• _Your instructions_: Keep only the lines that hold the string "Engineering", filtering out the rest of the entries below.

[Records from a data source]

---

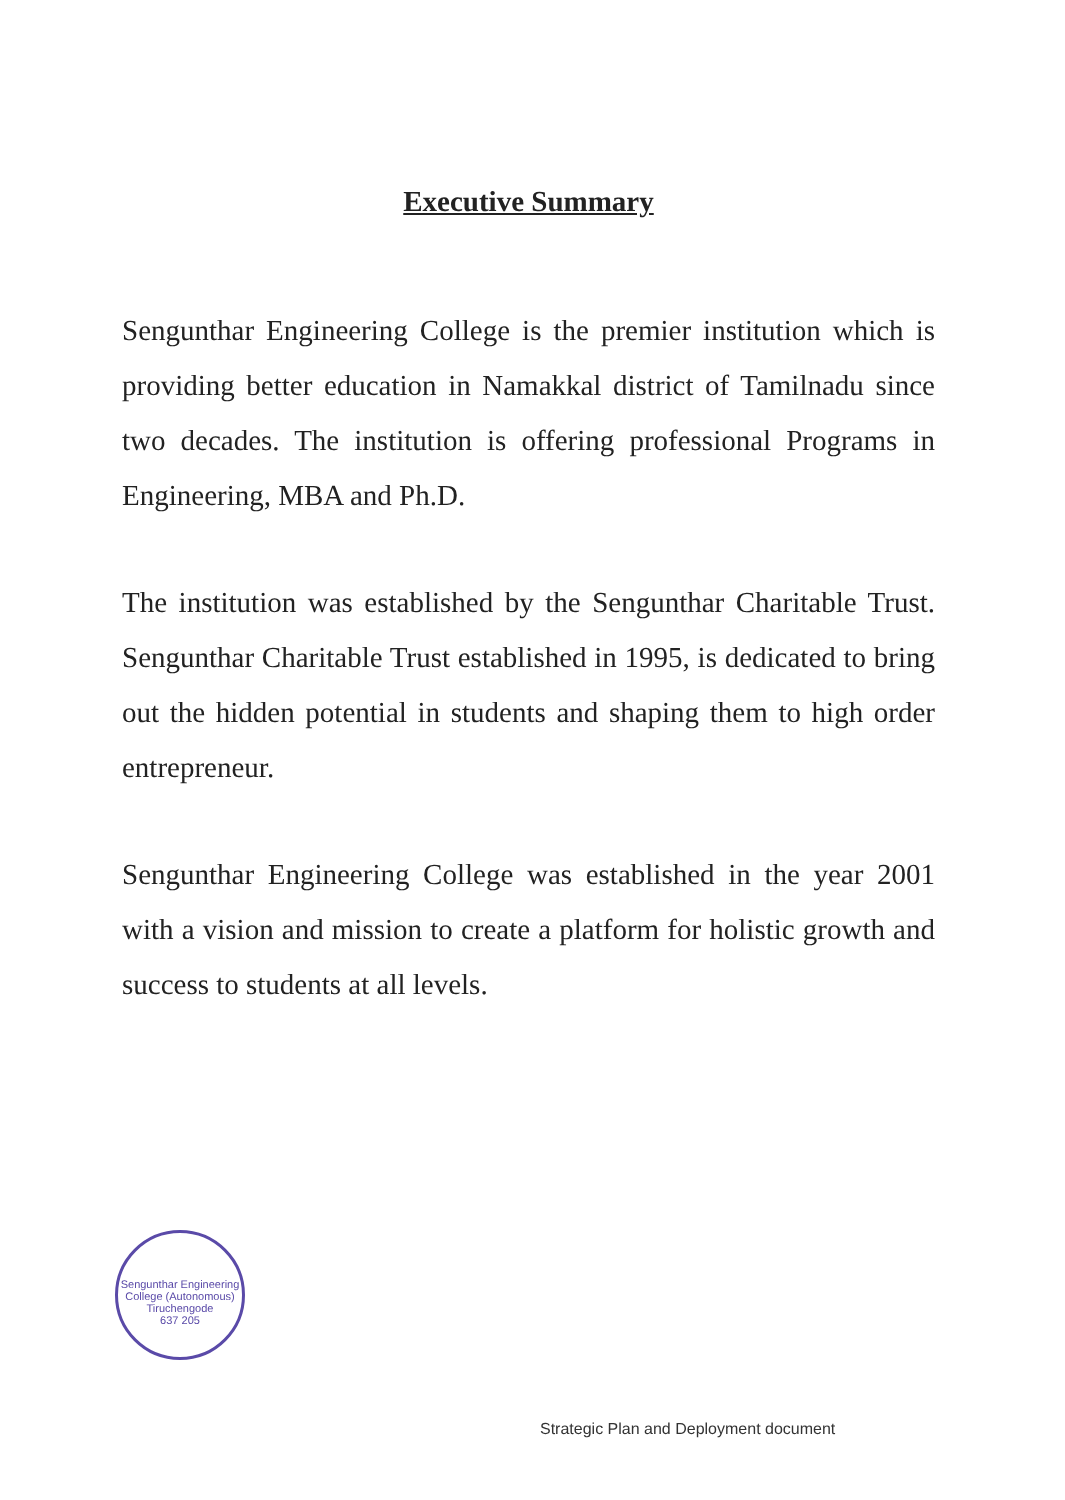Executive Summary
Sengunthar Engineering College is the premier institution which is providing better education in Namakkal district of Tamilnadu since two decades. The institution is offering professional Programs in Engineering, MBA and Ph.D.
The institution was established by the Sengunthar Charitable Trust. Sengunthar Charitable Trust established in 1995, is dedicated to bring out the hidden potential in students and shaping them to high order entrepreneur.
Sengunthar Engineering College was established in the year 2001 with a vision and mission to create a platform for holistic growth and success to students at all levels.
Sengunthar Engineering College (Autonomous)
Tiruchengode
637 205
Strategic Plan and Deployment document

---

• _Answer to this task_:
Sengunthar Engineering College is the premier institution which is providing better education in Namakkal district of Tamilnadu since two decades. The institution is offering professional Programs in Engineering, MBA and Ph.D.
Sengunthar Engineering College was established in the year 2001 with a vision and mission to create a platform for holistic growth and success to students at all levels.
Sengunthar Engineering College (Autonomous)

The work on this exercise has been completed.